## Document segment

——

Days 11 & 12 Day 13  

 

 

Day 8

Longreach has a lot going for it, it has a major airport and two major tourist attractions, the Qantas Museum  and the Stockman’s hall of Fame - and is well worth an extra overnight stay. While we have a free day there and you can visit any of those attractions you wish, the Council and the RSL Sub-Branch have a lot planned for us and we’re sure you’ll enjoy your stay in Longreach.

 

We’re talking with Peter Coombes (right) from Longreach Lions for them to provide dinner on the night of our arrival (at our cost) which will be provided on the show-ground, near our donga (below).

 

Run your mouse over pic to see the interior.

 

 

 

 

We’ve invited MP David Littleproud to join us a few kilometres out of Longreach and to lead us into town by riding one of our scooters and to then join us for dinner and one or two coldies. Depending on Parliament sitting dates/times, he has agreed to join us

 

As we’ve found all along the route, people have been refreshingly generous and Cornetts IGA store in Longreach is no exception, they have agreed to provide us with sufficient food for our BL to prepare breakfasts for us during our two night stay. The other meals are being organised by the RSL Sub-Branch.

——

## Your tasks
1. According to the Longreach itinerary, which store agreed to supply food for breakfasts during the two-night stay?
2. Say whether each statement agrees with the Longreach itinerary, answering yes or no and quoting the words of the text that decide it: (a) Longreach has a museum devoted to Qantas. (b) Peter Coombes is from the RSL Sub-Branch. (c) The RSL Sub-Branch is organizing every meal of the stay.
3. Continue the Longreach itinerary from the point where it stops.

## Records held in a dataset

——

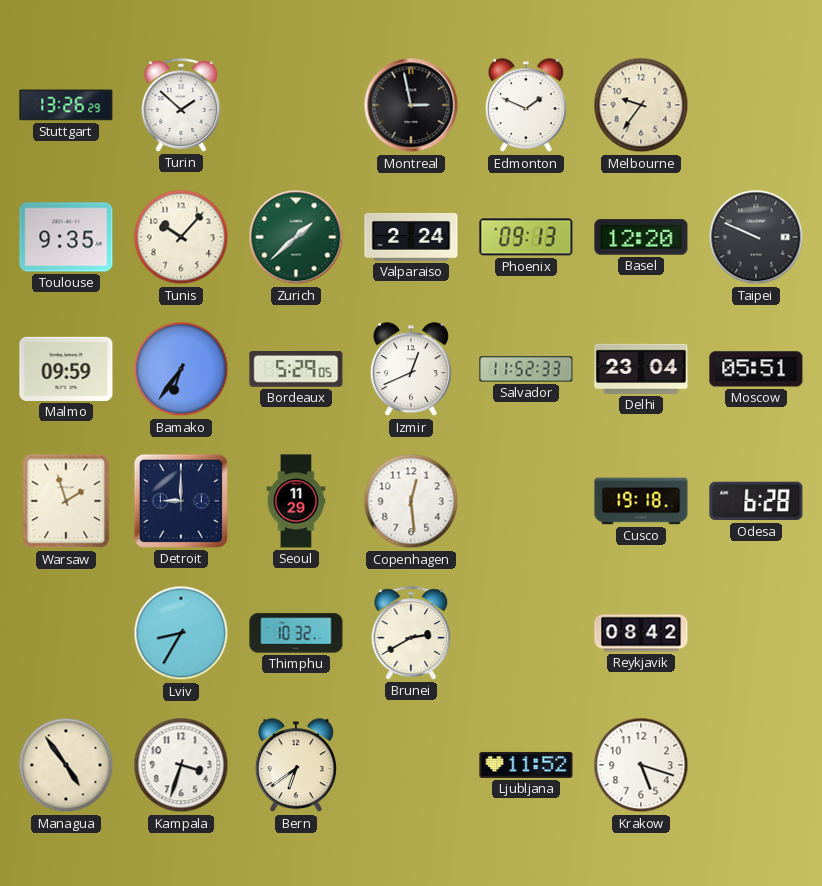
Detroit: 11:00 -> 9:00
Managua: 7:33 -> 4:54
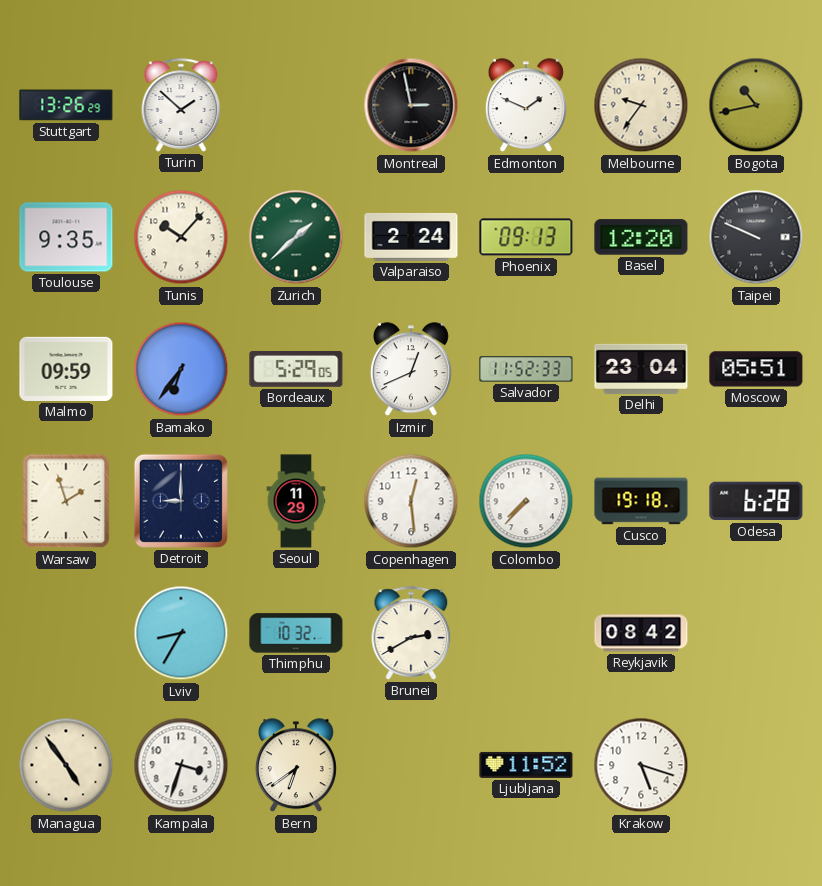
Bogota: none -> 10:43
Colombo: none -> 7:37
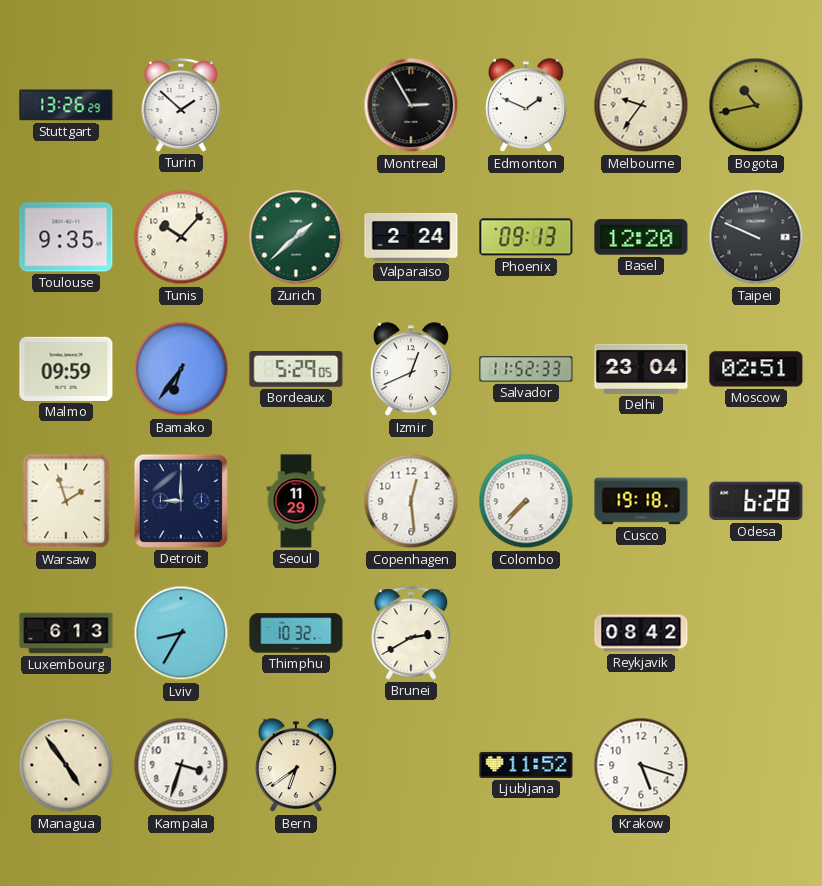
Montreal: 2:58 -> 2:55
Moscow: 05:51 -> 02:51
Luxembourg: none -> 6:13
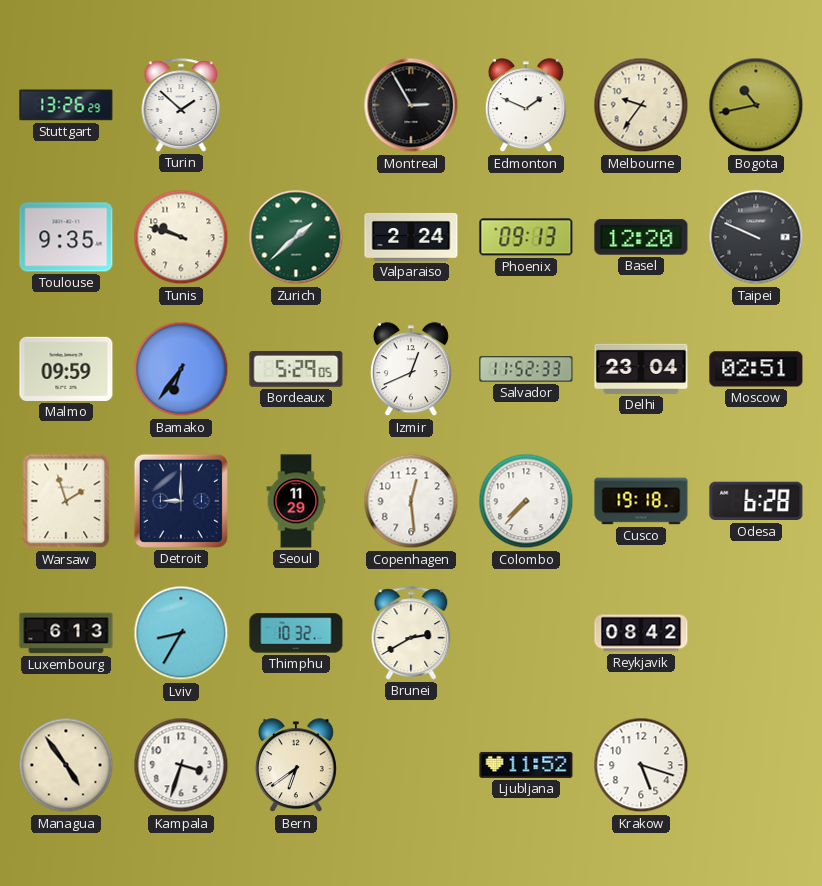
Tunis: 10:07 -> 9:48
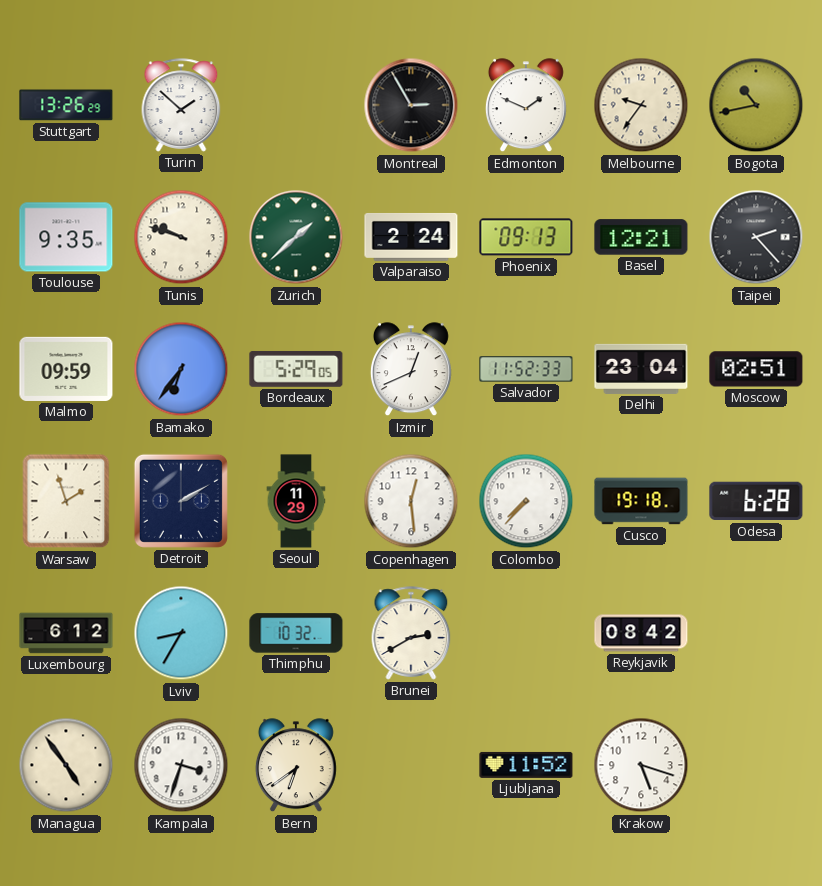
Basel: 12:20 -> 12:21
Taipei: 9:49 -> 2:23
Detroit: 9:00 -> 2:10
Luxembourg: 6:13 -> 6:12
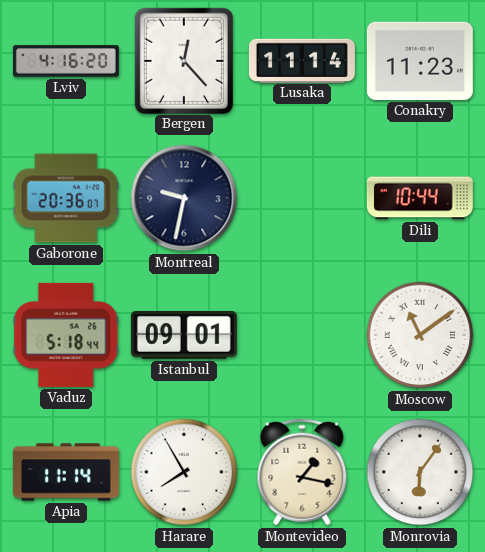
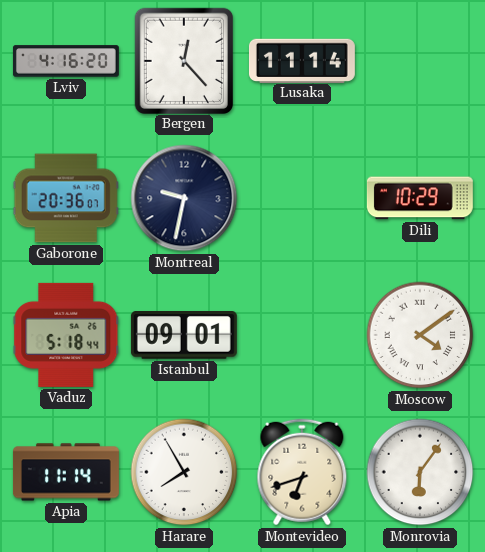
Conakry: 11:23 -> none
Dili: 10:44 -> 10:29
Moscow: 11:09 -> 4:09
Montevideo: 1:17 -> 6:42
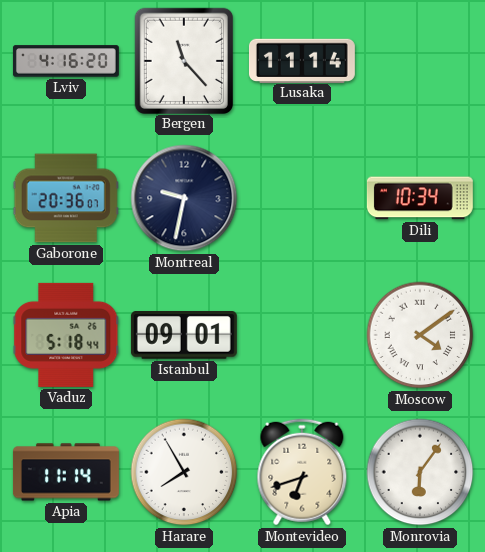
Bergen: 12:23 -> 11:23
Dili: 10:29 -> 10:34
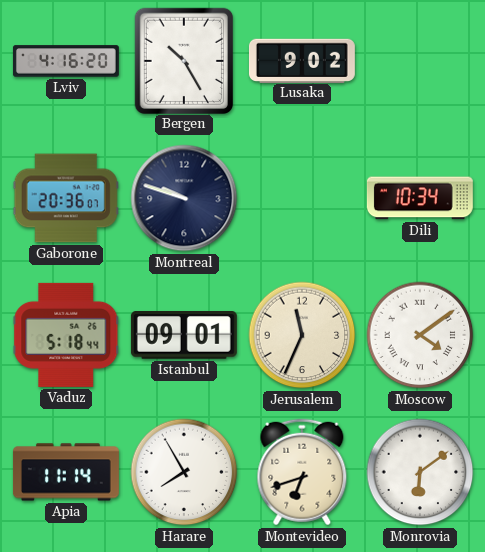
Bergen: 11:23 -> 10:25
Lusaka: 11:14 -> 9:02
Montreal: 9:32 -> 9:48
Jerusalem: none -> 11:34
Monrovia: 6:06 -> 6:09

——

## Answer list
1. Cornetts IGA store in Longreach.

2.
(a) Yes: "two major tourist attractions, the Qantas Museum and the Stockman’s hall of Fame"
(b) No: "Peter Coombes (right) from Longreach Lions"
(c) No: "they have agreed to provide us with sufficient food for our BL to prepare breakfasts for us during our two night stay. The other meals are being organised by the RSL Sub-Branch."

3.
 

 

The Council and the Longreach RSL are working on several events which will include the townsfolk and once we get their ideas we’ll submit an application to the Air Force to try and get the Roulettes to Longreach, the birthplace of Qantas, for one of their amazing demonstrations. This could be a double celebration as Qantas also turns 100 on the 16th November 2020.

 

Could be a good time to be in Longreach.

 

There are some amazing people to meet and some amazing sights to see in Longreach, while there last month we spotted this bloke astride his rather large but gentle white bull. This large bovine was being led down the main street by the owner’s trusty black and white dog which had the reins in its mouth. Locals just looked on as though it was the norm.

 

It certainly got our attention.

 

And of course, the local radio station has a unique way of decorating its front fence.

 

 

We just wonder who has the enviable task of uninstalling these appendages then affixing them to the fence  – any vacancies?

 

Day 9

After breakfast on the Monday, it is off to Winton.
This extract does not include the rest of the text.